In carcere è guerra di religione

Nel carcere di Opera le preghiere del Ramadan disturbavano i detenuti italiani: ma quando uno di loro ha osato protestare, è stato aggredito e picchiato dai prigionieri musulmani. Ne è scaturito un regolamento di conti di violenza inaudita, e solo per caso non è scappato il morto. Da una parte gli italiani, tra cui un ergastolano, e altri legati al mondo del crimine organizzato; dall’altra il fronte compatto degli arabi, che nel supercarcere di via Ripamonti sta assumendo dimensioni e potere sempre maggiori. Arabi ed italiani si sono scontrati con armi improvvisate. E quando sono intervenuti gli agente di polizia penitenziaria per impedire che il «capo» degli arabi venisse ammazzato, gli italiani si sono rivoltati pesantemente contro di loro, accusandoli di proteggere i musulmani e colpendoli violentemente.
La notizia del violento scontro era rimasta chiusa all’interno del carcere. Ma la Procura ha avviato una inchiesta sulla base dei rapporti della polizia penitenziaria e dei referti medici.

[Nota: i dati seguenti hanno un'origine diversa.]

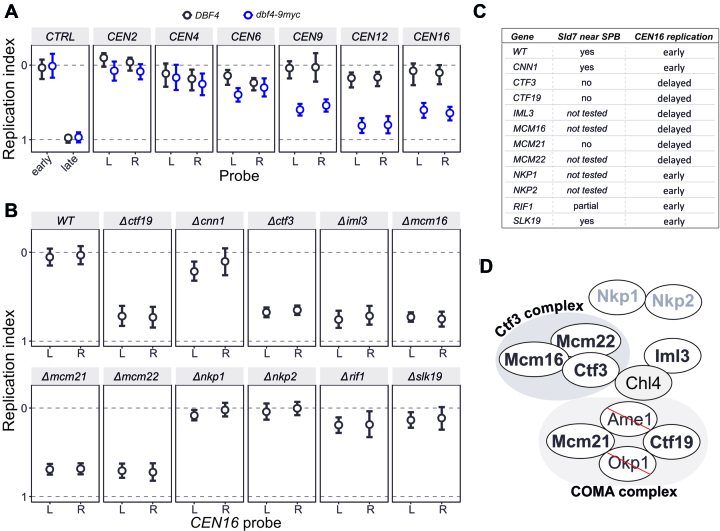
Identification of trans-acting factors regulating centromere replication timing. (A) Replication of DNA at centromeres is delayed in a dbf4-9myc mutant, as previously reported (42). Replication timing of 6 centromeres was analysed by calculating replication indices (where zero and one are defined as the S phase DNA copy number of ARS607.L2 and chrXIV:222kb, respectively). Additionally, control early (ARS428) and late (chrIV:966kb) probes are shown. (B) Application of ddPCR to rapidly screen for trans-acting factors that affect DNA replication timing. Replication timing of two CEN16 proximal probes (left and right) was analysed in wild type cells or cells with the indicated gene deletions. (C) Table summarizing results in B and comparing them to a previously reported screen (42) for Sld7 co-localization with the spindle pole body (SPB). (D) Schematic representation of the Ctf19 kinetochore sub-complex (modified from (51)) indicating components that affect centromere replication timing. In bold black text—tested components; in grey text—components whose deletion affected replication timing, in light grey—components that did not affect replication timing; crossed—essential components that were not tested.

L’indagine è stata condotta dal pubblico ministero Antonio Sangermano che ha inviato nei giorni scorsi otto avvisi di chiusura indagini ad altrettanti protagonisti del regolamento di conti (sei italiani e due arabi): nelle carte dell’inchiesta, un ritratto di come anche nel mondo carcerario i rapporti di forza tra italiani e stranieri stiano cambiando radicalmente, mettendo in discussione la supremazia della vecchia «mala».